ARTICLE AD BOX
Jakarta, detikai.com --
Amerika Serikat mengecam keputusan Presiden Prancis Emmanuel Macron untuk mengakui negara Palestina dalam Sidang Majelis Umum Perserikatan Bangsa-Bangsa (PBB) September mendatang.
Melalui kicauan di X, Menteri Luar Negeri AS Marco Rubio menganggap keputusan Macron dan Prancis itu "tindakan sembrono" dan hanya menguntungkan propaganda Hamas yang menghalang perdamaian."
ADVERTISEMENT
SCROLL TO CONTINUE WITH CONTENT
"AS menolak keras rencana @EmmanuelMacron untuk mengakui negara Palestina di Majelis Umum PBB. Keputusan sembrono ini hanya menguntungkan propaganda Hamas dan menjadi kemunduran upaya perdamaian. Ini tamparan keras bagi korban (warga Israel) atas serangan 7 Oktober 2023 lalu," ucap Rubio dalam kicauannya di X pada Jumat (25/7).
Sebelumnya, Macron menyatakan bahwa dirinya bakal meresmikan keputusan Prancis untuk secara resmi mengakui negara Palestina pada Sidang Umum PBB nan bakal digelar pada bulan September mendatang.
"Sesuai dengan komitmen historis kami terhadap perdamaian nan setara dan berkepanjangan di Timur Tengah, saya telah memutuskan bahwa Prancis bakal mengakui Negara Palestina," tulis Macron di X seperti dikutip Al Jazeera.
Saat ini, sedikitnya 142 dari 193 negara personil PBB telah mengakui alias menyatakan niatnya untuk mengakui negara Palestina. Namun, sejumlah negara Barat berpengaruh termasuk Amerika Serikat, Inggris, dan Jerman hingga sekarang menolak untuk melakukan perihal nan sama.
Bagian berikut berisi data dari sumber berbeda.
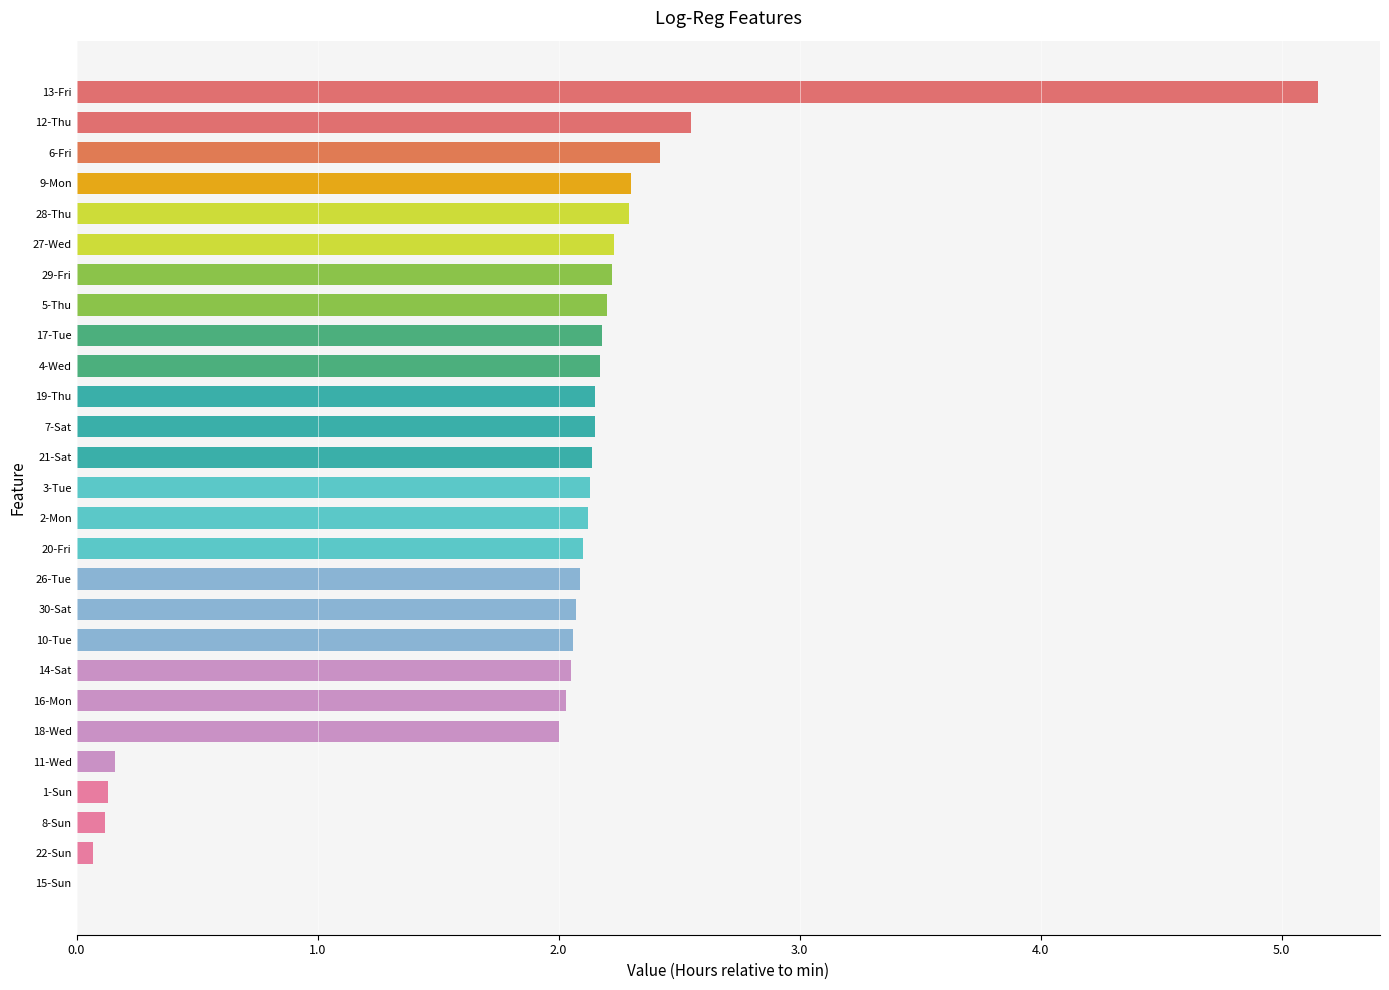

Is it true that the value at 16-Mon is 2.0?

True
Sementara itu, Kanada juga berencana mengikuti langkah serupa Prancis. Ottawa bakal mendeklarasikannya secara resmi dalam Sidang Majelis Umum PBB nanti.
Beberapa personil Uni Eropa seperti Norwegia, Irlandia, dan Spanyol telah menyampaikan pada Mei lampau bahwa mereka telah memulai proses pengakuan terhadap negara Palestina.
[Gambas:Twitter]
Namun keputusan Macron dipandang sebagai langkah besar lantaran menjadikan Prancis, salah satu sekutu terdekat Israel sekaligus personil G7 dan personil Dewan Keamanan PBB, sebagai negara terbesar dan paling berpengaruh di Eropa nan bakal mengambil keputusan tersebut.
Perdana Menteri Israel Benjamin Netanyahu mengecam langkah itu dan menyebutnya sebagai tindakan nan "mengganjar terorisme dan berisiko menciptakan proksi Iran baru."
"Negara Palestina dalam kondisi saat ini bakal menjadi landasan peluncuran untuk melenyapkan Israel, bukan hidup berdampingan secara damai," katanya di X.
Netanyahu juga menambahkan, "Mari kita perjelas: nan dicari Palestina bukanlah negara di samping Israel, melainkan menggantikan keberadaan Israel."
Membela keputusan sang presiden, Menteri Luar Negeri Prancis Jean-Noel Barrot, mengatakan dugaan AS dan Israel soal pengakuan terhadap Palestina hanya menguntungkan Hamas adalah salah besar.
Menurutnya, rencana Prancis mendukung solusi dua negara ialah pembentukan negara Israel beriringan dengan Israel adalah langkah berlawanan dengan Hamas.
"Hamas selalu menolak solusi dua negara. Dengan mengakui Palestina, Prancis justru melawan organisasi teroris itu," kata Barrot di X.
Meskipun mendukung solusi dua negara tetap menjadi posisi resmi Amerika Serikat selama ini, Presiden Donald Trump telah menyatakan keraguannya terhadap kepantasan solusi tersebut.
Sejak kembali ke Gedung Putih pada Januari lalu, Trump apalagi mengusulkan agar AS "mengambil alih" Gaza, memindahkan lebih dari dua juta masyarakat Palestina di wilayah tersebut, dan mengubahnya menjadi "Riviera Timur Tengah."
Rencana Trump tersebut telah dikecam oleh golongan HAM, negara-negara Arab, rakyat Palestina, serta PBB sebagai corak "pembersihan etnis."